• What needs to be done
Only the lines from the one containing "FIG. 1 Cytotoxicity" through the one containing "Figure 1. The" should be printed, exactly as they appear below, with both ends included.

The data START

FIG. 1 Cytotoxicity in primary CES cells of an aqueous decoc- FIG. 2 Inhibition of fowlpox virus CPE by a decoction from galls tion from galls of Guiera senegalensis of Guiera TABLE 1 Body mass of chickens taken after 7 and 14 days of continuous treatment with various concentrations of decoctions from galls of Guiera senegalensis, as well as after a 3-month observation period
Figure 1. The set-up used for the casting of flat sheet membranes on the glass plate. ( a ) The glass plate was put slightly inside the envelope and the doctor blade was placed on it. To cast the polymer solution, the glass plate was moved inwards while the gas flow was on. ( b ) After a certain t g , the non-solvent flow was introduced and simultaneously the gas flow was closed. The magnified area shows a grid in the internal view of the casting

The data END
The data START

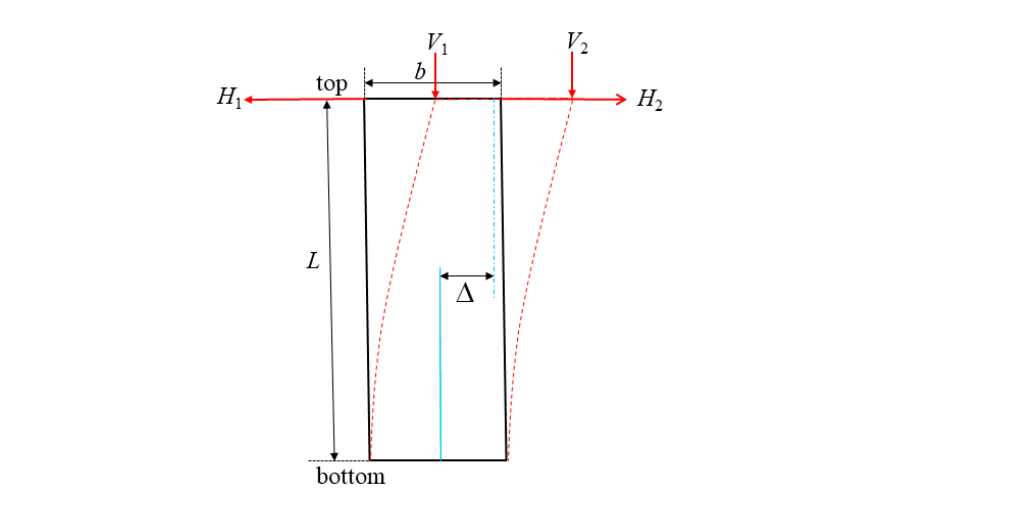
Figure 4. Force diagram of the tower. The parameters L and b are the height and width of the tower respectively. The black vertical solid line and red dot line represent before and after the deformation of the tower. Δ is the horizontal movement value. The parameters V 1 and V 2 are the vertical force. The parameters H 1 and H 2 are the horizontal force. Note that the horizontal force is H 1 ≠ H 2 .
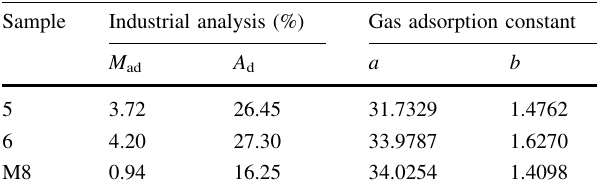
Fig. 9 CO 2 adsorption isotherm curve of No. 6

The data END

• Output below
FIG. 1 Cytotoxicity in primary CES cells of an aqueous decoc- FIG. 2 Inhibition of fowlpox virus CPE by a decoction from galls tion from galls of Guiera senegalensis of Guiera TABLE 1 Body mass of chickens taken after 7 and 14 days of continuous treatment with various concentrations of decoctions from galls of Guiera senegalensis, as well as after a 3-month observation period
Figure 1. The set-up used for the casting of flat sheet membranes on the glass plate. ( a ) The glass plate was put slightly inside the envelope and the doctor blade was placed on it. To cast the polymer solution, the glass plate was moved inwards while the gas flow was on. ( b ) After a certain t g , the non-solvent flow was introduced and simultaneously the gas flow was closed. The magnified area shows a grid in the internal view of the casting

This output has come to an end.